▶ _Assignment_: Pull the text from every page in the material below, keeping each line word for word, and leave the pictures out.

▶ _Available records_:
____________________

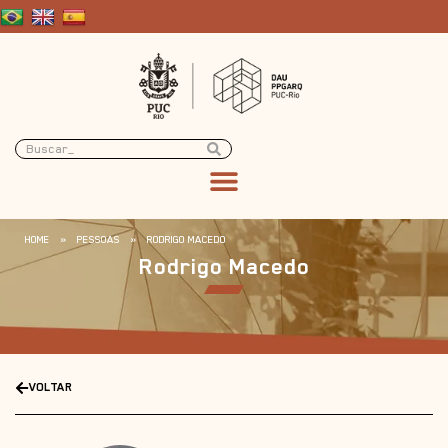
HOME
»
PESSOAS
»
RODRIGO MACEDO
Rodrigo Macedo
VOLTAR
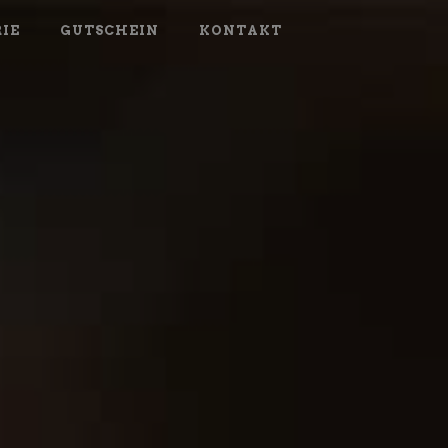
IE
GUTSCHEIN
KONTAKT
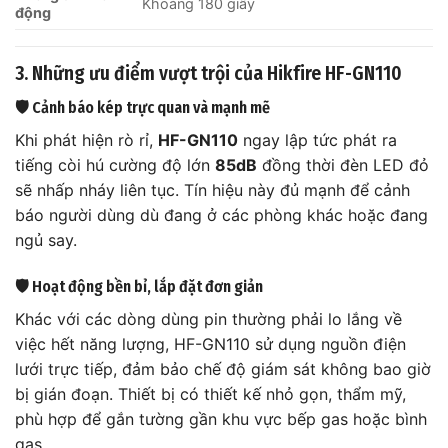
Khoảng 180 giây
động
3. Những ưu điểm vượt trội của Hikfire HF-GN110
🛡️ Cảnh báo kép trực quan và mạnh mẽ
Khi phát hiện rò rỉ,
HF-GN110
ngay lập tức phát ra
tiếng còi hú cường độ lớn
85dB
đồng thời đèn LED đỏ
sẽ nhấp nháy liên tục. Tín hiệu này đủ mạnh để cảnh
báo người dùng dù đang ở các phòng khác hoặc đang
ngủ say.
🛡️ Hoạt động bền bỉ, lắp đặt đơn giản
Khác với các dòng dùng pin thường phải lo lắng về
việc hết năng lượng, HF-GN110 sử dụng nguồn điện
lưới trực tiếp, đảm bảo chế độ giám sát không bao giờ
bị gián đoạn. Thiết bị có thiết kế nhỏ gọn, thẩm mỹ,
phù hợp để gắn tường gần khu vực bếp gas hoặc bình
gas.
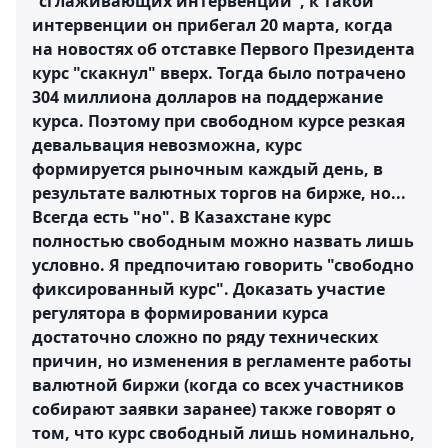
"сглаживающих интервенций", к такой
интервенции он прибегал 20 марта, когда
на новостях об отставке Первого Президента
курс "скакнул" вверх. Тогда было потрачено
304 миллиона долларов на поддержание
курса. Поэтому при свободном курсе резкая
девальвация невозможна, курс
формируется рыночным каждый день, в
результате валютных торгов на бирже, но...
Всегда есть "но". В Казахстане курс
полностью свободным можно назвать лишь
условно. Я предпочитаю говорить "свободно
фиксированный курс". Доказать участие
регулятора в формировании курса
достаточно сложно по ряду технических
причин, но изменения в регламенте работы
валютной биржи (когда со всех участников
собирают заявки заранее) также говорят о
том, что курс свободный лишь номинально,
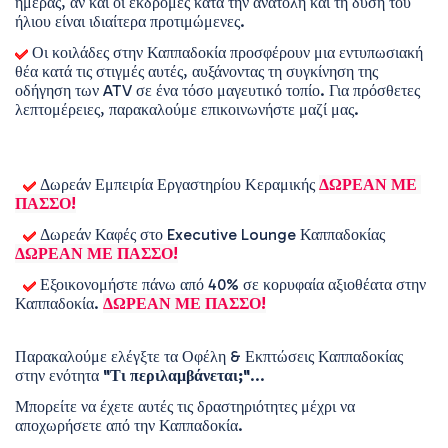
ημέρας, αν και οι εκδρομές κατά την ανατολή και τη δύση του 
ήλιου είναι ιδιαίτερα προτιμώμενες. 
 Οι κοιλάδες στην Καππαδοκία προσφέρουν μια εντυπωσιακή 
θέα κατά τις στιγμές αυτές, αυξάνοντας τη συγκίνηση της 
οδήγηση των ATV σε ένα τόσο μαγευτικό τοπίο. Για πρόσθετες 
λεπτομέρειες, παρακαλούμε επικοινωνήστε μαζί μας. 
 Δωρεάν Εμπειρία Εργαστηρίου Κεραμικής 
ΔΩΡΕΑΝ ΜΕ 
ΠΑΣΣΟ!
 Δωρεάν Καφές στο Executive Lounge Καππαδοκίας 
ΔΩΡΕΑΝ ΜΕ ΠΑΣΣΟ!
 Εξοικονομήστε πάνω από 40% σε κορυφαία αξιοθέατα στην 
Καππαδοκία. 
ΔΩΡΕΑΝ ΜΕ ΠΑΣΣΟ!
Παρακαλούμε ελέγξτε τα Οφέλη & Εκπτώσεις Καππαδοκίας 
στην ενότητα 
"Τι περιλαμβάνεται;"
...
Μπορείτε να έχετε αυτές τις δραστηριότητες μέχρι να 
αποχωρήσετε από την Καππαδοκία.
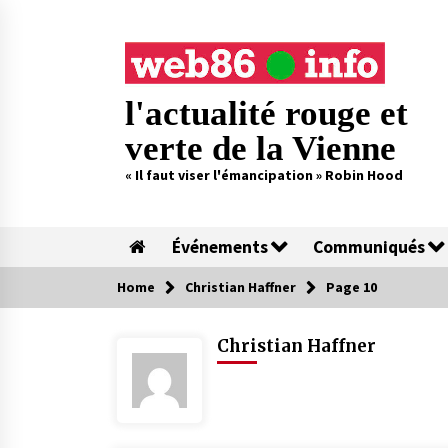
Skip
to
content
l'actualité rouge et
verte de la Vienne
« Il faut viser l'émancipation » Robin Hood
Événements
Communiqués
Home
Christian Haffner
Page 10
Christian Haffner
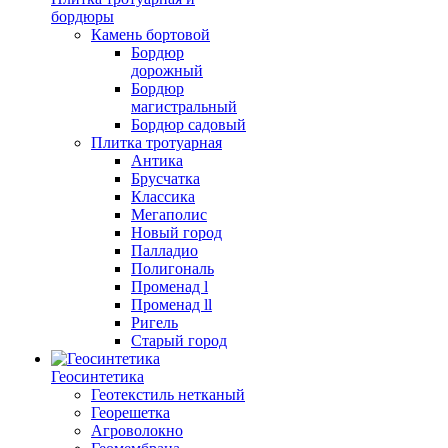
бордюры
Камень бортовой
Бордюр
дорожный
Бордюр
магистральный
Бордюр садовый
Плитка тротуарная
Антика
Брусчатка
Классика
Мегаполис
Новый город
Палладио
Полигональ
Променад l
Променад ll
Ригель
Старый город
Геосинтетика
Геотекстиль нетканый
Георешетка
Агроволокно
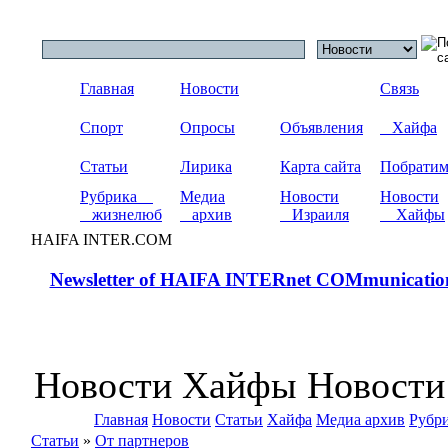
Главная
Новости
Связь
Спорт
Опросы
Объявления
Хайфа
Статьи
Лирика
Карта сайта
Побрати
Рубрика
Медиа
Новости
Новости
жизнелюб
архив
Израиля
Хайфы
HAIFA INTER.COM
Newsletter of HAIFA INTERnet COMmunicatio
Новости Хайфы Новости
Главная
Новости
Статьи
Хайфа
Медиа архив
Рубр
Статьи
»
От партнеров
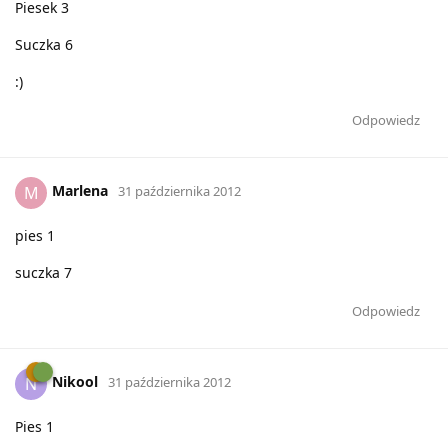
Piesek 3
Suczka 6
:)
Odpowiedz
Marlena
M
31 października 2012
pies 1
suczka 7
Odpowiedz
Nikool
N
31 października 2012
Pies 1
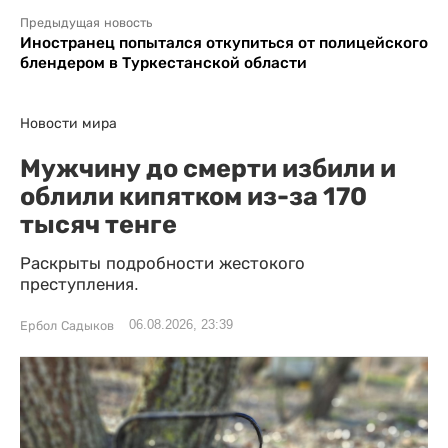
Предыдущая новость
Иностранец попытался откупиться от полицейского
блендером в Туркестанской области
Новости мира
Мужчину до смерти избили и
облили кипятком из-за 170
тысяч тенге
Раскрыты подробности жестокого
преступления.
06.08.2026, 23:39
Ербол Садыков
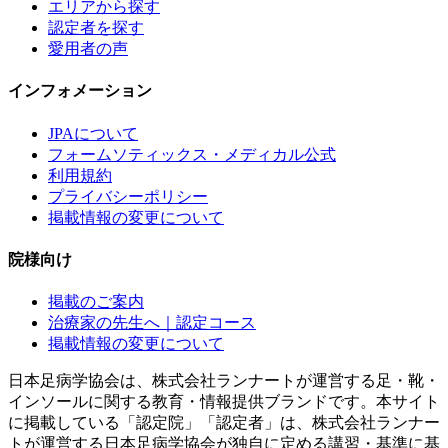
エリアから探す
認定者を探す
愛用者の声
インフォメーション
JPAについて
フォームソティックス・メディカル公式
利用規約
プライバシーポリシー
掲載情報の変更について
院様向け
掲載のご案内
治療家の先生へ｜認定コース
掲載情報の変更について
日本足病学協会は、株式会社ランナートが運営する足・靴・
インソールに関する教育・情報提供ブランドです。本サイト
に掲載している「認定院」「認定者」は、株式会社ランナー
トが運営する日本足病学協会が独自に定める講習・基準に基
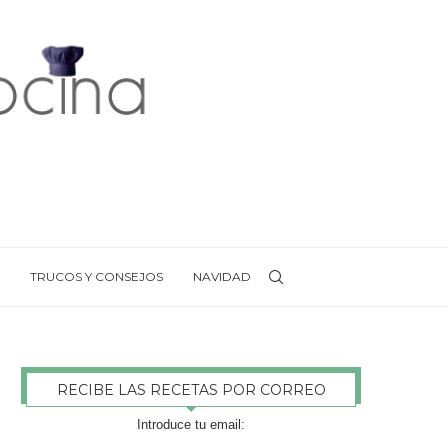
TRUCOS Y CONSEJOS
NAVIDAD
RECIBE LAS RECETAS POR CORREO
Introduce tu email:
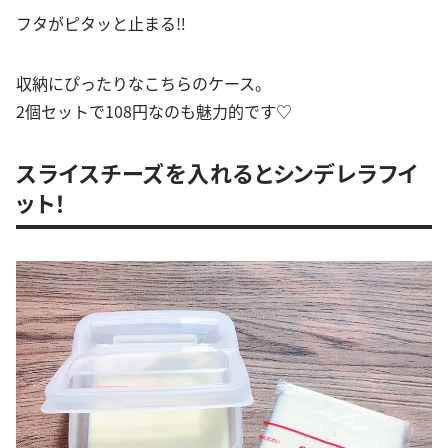
フタがピタッと止まる‼︎
収納にぴったりなこちらのケース。
2個セットで108円なのも魅力的です♡
スライスチーズを入れるとシンデレラフイ
ット！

____________________

▶ _Response to the task_:
HOME
»
PESSOAS
»
RODRIGO MACEDO
Rodrigo Macedo
VOLTAR
IE
GUTSCHEIN
KONTAKT
Khoảng 180 giây
động
3. Những ưu điểm vượt trội của Hikfire HF-GN110
🛡️ Cảnh báo kép trực quan và mạnh mẽ
Khi phát hiện rò rỉ,
HF-GN110
ngay lập tức phát ra
tiếng còi hú cường độ lớn
85dB
đồng thời đèn LED đỏ
sẽ nhấp nháy liên tục. Tín hiệu này đủ mạnh để cảnh
báo người dùng dù đang ở các phòng khác hoặc đang
ngủ say.
🛡️ Hoạt động bền bỉ, lắp đặt đơn giản
Khác với các dòng dùng pin thường phải lo lắng về
việc hết năng lượng, HF-GN110 sử dụng nguồn điện
lưới trực tiếp, đảm bảo chế độ giám sát không bao giờ
bị gián đoạn. Thiết bị có thiết kế nhỏ gọn, thẩm mỹ,
phù hợp để gắn tường gần khu vực bếp gas hoặc bình
gas.
"сглаживающих интервенций", к такой
интервенции он прибегал 20 марта, когда
на новостях об отставке Первого Президента
курс "скакнул" вверх. Тогда было потрачено
304 миллиона долларов на поддержание
курса. Поэтому при свободном курсе резкая
девальвация невозможна, курс
формируется рыночным каждый день, в
результате валютных торгов на бирже, но...
Всегда есть "но". В Казахстане курс
полностью свободным можно назвать лишь
условно. Я предпочитаю говорить "свободно
фиксированный курс". Доказать участие
регулятора в формировании курса
достаточно сложно по ряду технических
причин, но изменения в регламенте работы
валютной биржи (когда со всех участников
собирают заявки заранее) также говорят о
том, что курс свободный лишь номинально,
ημέρας, αν και οι εκδρομές κατά την ανατολή και τη δύση του 
ήλιου είναι ιδιαίτερα προτιμώμενες. 
 Οι κοιλάδες στην Καππαδοκία προσφέρουν μια εντυπωσιακή 
θέα κατά τις στιγμές αυτές, αυξάνοντας τη συγκίνηση της 
οδήγηση των ATV σε ένα τόσο μαγευτικό τοπίο. Για πρόσθετες 
λεπτομέρειες, παρακαλούμε επικοινωνήστε μαζί μας. 
 Δωρεάν Εμπειρία Εργαστηρίου Κεραμικής 
ΔΩΡΕΑΝ ΜΕ 
ΠΑΣΣΟ!
 Δωρεάν Καφές στο Executive Lounge Καππαδοκίας 
ΔΩΡΕΑΝ ΜΕ ΠΑΣΣΟ!
 Εξοικονομήστε πάνω από 40% σε κορυφαία αξιοθέατα στην 
Καππαδοκία. 
ΔΩΡΕΑΝ ΜΕ ΠΑΣΣΟ!
Παρακαλούμε ελέγξτε τα Οφέλη & Εκπτώσεις Καππαδοκίας 
στην ενότητα 
"Τι περιλαμβάνεται;"
...
Μπορείτε να έχετε αυτές τις δραστηριότητες μέχρι να 
αποχωρήσετε από την Καππαδοκία.
Skip
to
content
l'actualité rouge et
verte de la Vienne
« Il faut viser l'émancipation » Robin Hood
Événements
Communiqués
Home
Christian Haffner
Page 10
Christian Haffner
бордюры
Камень бортовой
Бордюр
дорожный
Бордюр
магистральный
Бордюр садовый
Плитка тротуарная
Антика
Брусчатка
Классика
Мегаполис
Новый город
Палладио
Полигональ
Променад l
Променад ll
Ригель
Старый город
Геосинтетика
Геотекстиль нетканый
Георешетка
Агроволокно
Главная
Новости
Связь
Спорт
Опросы
Объявления
Хайфа
Статьи
Лирика
Карта сайта
Побрати
Рубрика
Медиа
Новости
Новости
жизнелюб
архив
Израиля
Хайфы
HAIFA INTER.COM
Newsletter of HAIFA INTERnet COMmunicatio
Новости Хайфы Новости
Главная
Новости
Статьи
Хайфа
Медиа архив
Рубр
Статьи
»
От партнеров
Piesek 3
Suczka 6
:)
Odpowiedz
Marlena
M
31 października 2012
pies 1
suczka 7
Odpowiedz
Nikool
N
31 października 2012
Pies 1
Предыдущая новость
Иностранец попытался откупиться от полицейского
блендером в Туркестанской области
Новости мира
Мужчину до смерти избили и
облили кипятком из-за 170
тысяч тенге
Раскрыты подробности жестокого
преступления.
06.08.2026, 23:39
Ербол Садыков
エリアから探す
認定者を探す
愛用者の声
インフォメーション
JPAについて
フォームソティックス・メディカル公式
利用規約
プライバシーポリシー
掲載情報の変更について
院様向け
掲載のご案内
治療家の先生へ｜認定コース
掲載情報の変更について
日本足病学協会は、株式会社ランナートが運営する足・靴・
インソールに関する教育・情報提供ブランドです。本サイト
に掲載している「認定院」「認定者」は、株式会社ランナー
トが運営する日本足病学協会が独自に定める講習・基準に基
TRUCOS Y CONSEJOS
NAVIDAD
RECIBE LAS RECETAS POR CORREO
Introduce tu email:
フタがピタッと止まる‼︎
収納にぴったりなこちらのケース。
2個セットで108円なのも魅力的です♡
スライスチーズを入れるとシンデレラフイ
ット！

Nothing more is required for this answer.